Ces élections municipales resteront probablement comme un des plus gros ratés démocratiques de notre pays. Après un premier tour, qui n’aurait jamais du se tenir en plein décollage de l’épidémie de coronavirus, qui a éclipsé la campagne, le second tour a été encore plus fantomatique, avec une abstention encore plus forte, malgré de vrais enjeux, ce qui en dit long sur la colère des Français.

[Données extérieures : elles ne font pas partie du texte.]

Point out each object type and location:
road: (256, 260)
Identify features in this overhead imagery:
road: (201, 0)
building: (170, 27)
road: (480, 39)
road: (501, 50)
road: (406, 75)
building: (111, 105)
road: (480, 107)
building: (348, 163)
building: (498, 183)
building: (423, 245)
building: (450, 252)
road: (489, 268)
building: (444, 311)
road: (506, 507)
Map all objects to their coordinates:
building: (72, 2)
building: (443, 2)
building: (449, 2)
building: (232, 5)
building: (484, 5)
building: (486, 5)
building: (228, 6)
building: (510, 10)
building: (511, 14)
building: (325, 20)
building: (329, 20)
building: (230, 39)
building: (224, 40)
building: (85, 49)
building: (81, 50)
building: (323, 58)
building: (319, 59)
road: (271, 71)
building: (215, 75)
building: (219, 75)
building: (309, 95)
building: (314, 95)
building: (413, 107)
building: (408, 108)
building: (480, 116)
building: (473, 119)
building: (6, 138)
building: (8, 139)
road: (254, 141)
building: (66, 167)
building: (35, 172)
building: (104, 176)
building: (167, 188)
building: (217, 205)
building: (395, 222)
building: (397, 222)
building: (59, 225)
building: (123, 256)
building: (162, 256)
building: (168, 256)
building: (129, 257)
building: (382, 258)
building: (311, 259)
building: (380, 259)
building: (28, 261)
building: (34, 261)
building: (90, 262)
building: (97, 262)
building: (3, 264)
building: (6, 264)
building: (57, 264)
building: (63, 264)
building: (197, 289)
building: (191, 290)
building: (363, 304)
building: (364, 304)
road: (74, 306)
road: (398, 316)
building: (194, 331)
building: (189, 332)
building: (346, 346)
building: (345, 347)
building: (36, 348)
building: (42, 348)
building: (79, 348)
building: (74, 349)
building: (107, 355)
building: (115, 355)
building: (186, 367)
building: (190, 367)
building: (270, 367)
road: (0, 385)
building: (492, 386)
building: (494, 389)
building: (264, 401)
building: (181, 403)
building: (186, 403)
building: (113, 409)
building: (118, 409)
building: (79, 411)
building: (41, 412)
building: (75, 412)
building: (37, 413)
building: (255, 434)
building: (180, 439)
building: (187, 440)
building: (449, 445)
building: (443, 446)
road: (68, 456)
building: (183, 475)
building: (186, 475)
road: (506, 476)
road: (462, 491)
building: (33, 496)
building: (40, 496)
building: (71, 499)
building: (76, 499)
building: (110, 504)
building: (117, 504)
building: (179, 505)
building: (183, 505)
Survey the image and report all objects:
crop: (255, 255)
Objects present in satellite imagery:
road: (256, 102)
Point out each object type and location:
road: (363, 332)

Déroute en marche, astres morts et vaguelette verte
Ce refus de voter a un vrai sens politique. Michel Onfray souligne que les Français «
veulent du régalien, de l’étatique, du lourd et ils savent que la seule élection qui plane sur ces hauteurs est l’élection présidentielle ». On peut voir dans la désaffection de dimanche non seulement la déception à l’égard de tous les partis en place, mais aussi la conséquence des réformes des collectivités locales. Il y a 40 ans, un maire avait un rôle bien plus important. Depuis, sa responsabilité a été amoindrie par la création des agglomérations et sa désautonomisation fiscale progressive, l’Etat finançant une part grandissante des budgets municipaux avec la suppression de la taxe professionnelle, puis de la taxe d’habitation. Ces réformes déresponsabilisent les maires et créent une forme de statut hydride, entre élu responsable devant des citoyens et fonctionnaire gérant un budget venu d’en haut.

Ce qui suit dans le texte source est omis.